ECE2023 Meet the Expert Sessions New medical treatments for Graves' orbitopathy new guideline on immunological treatments (1 abstracts)
1Department of Endocrinology, Royal Victoria Infirmary, Newcastle upon Tyne, United Kingdom; 2Translational and Clinical Research Institute, Newcastle University, Newcastle upon Tyne, United Kingdom
Graves orbitopathy (GO) affects 20-40% of patients with Graves disease. Some patients require several treatment modalities with outcomes that are often far from ideal. The quest for disrupting the autoimmune process with targeted therapies began with the emergence of biologics developed for rheumatoid arthritis. In the meantime basic research revealed an important potential role for cross-talk between the TSH and IGF-1 receptors on orbital fibroblasts. This attracted commercial interest, which steamrolled a monoclonal antibody into the GO therapeutic arena. Teprotumumab, an IGF-1 receptor blocker and a failed anti-cancer drug, was revived and repurposed. Thus a new era was born, unveiling unprecedented efficacy in GO including reduction in proptosis and resolution of diplopia.
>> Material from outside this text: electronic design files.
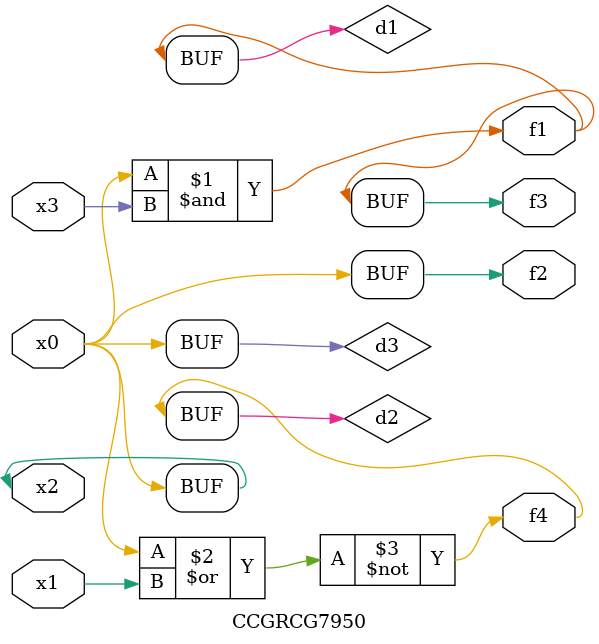
<source format=v>
module CCGRCG7950(
	input x0, x1, x2, x3,
	output f1, f2, f3, f4
);

	wire d1, d2, d3;

	and (d1, x2, x3);
	nor (d2, x0, x1);
	buf (d3, x0, x2);
	assign f1 = d1;
	assign f2 = d3;
	assign f3 = d1;
	assign f4 = d2;
endmodule

</source>
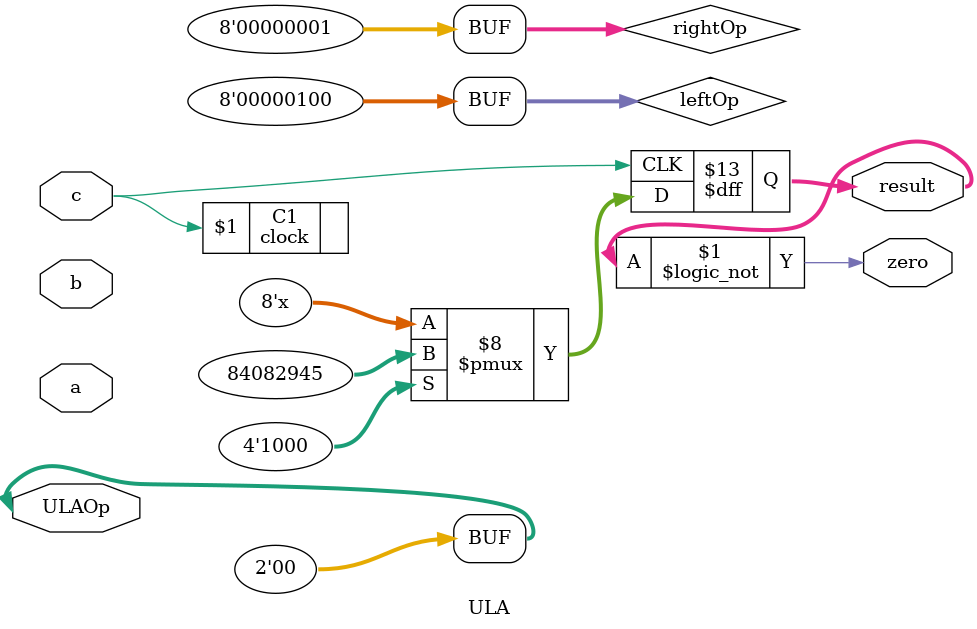
<source format=v>
module ULA (a, b, c, result, zero, ULAOp);

clock C1 (c);
input a, b;
input c;
reg [7:0] leftOp, rightOp;
input [1:0] ULAOp;
output reg [7:0] result;
output zero;

assign zero = (result==0);
assign ULAOp = 2'b00;

initial begin

//apenas para fins de simulacao

leftOp = 8'b00000100;
rightOp = 8'b00000001;

$monitor(" %0d %b %b %b ", $time, leftOp, rightOp, result);

end

always @(posedge c) begin

	case (ULAOp)
	
	2'b00: result = leftOp + rightOp;
	2'b01:	result = leftOp - rightOp;
	2'b10:	result = leftOp && rightOp;
	2'b11:	result = leftOp || rightOp;
	default: result = 0; //esse caso nao deve acontecer

	endcase

end

endmodule
</source>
But this came with significant baggage. Unexpected side-effects, a significant relapse rate and an extraordinary high cost. Clinicians in the USA (the only country where the drug is licensed presently) have embraced it and seem to use it widely including for patients with characteristics that were exclusionary in the clinical trials that led to FDA approval. The commercial success of teprotumumab has stimulated interest in the drug development industry and currently several trials are underway in a race to bring competitors to the market. This is good news for patients with GO, but the soaring costs are a concern. The teprotumumab paradigm brings to the forefront two important questions: do endocrinologists have the power to prevent the emergence of GO among their patients with Graves disease and bypass the need for astronomically expensive treatments? Do professional organisations have a role in curtailing the greed of the pharmaceutical industry? There is ground to argue that the answer to both questions is yes. Recent guidance from the European and American Thyroid Associations joint Consensus Statement and from the European Group on Graves Orbitopathy have provided their valuable perspectives.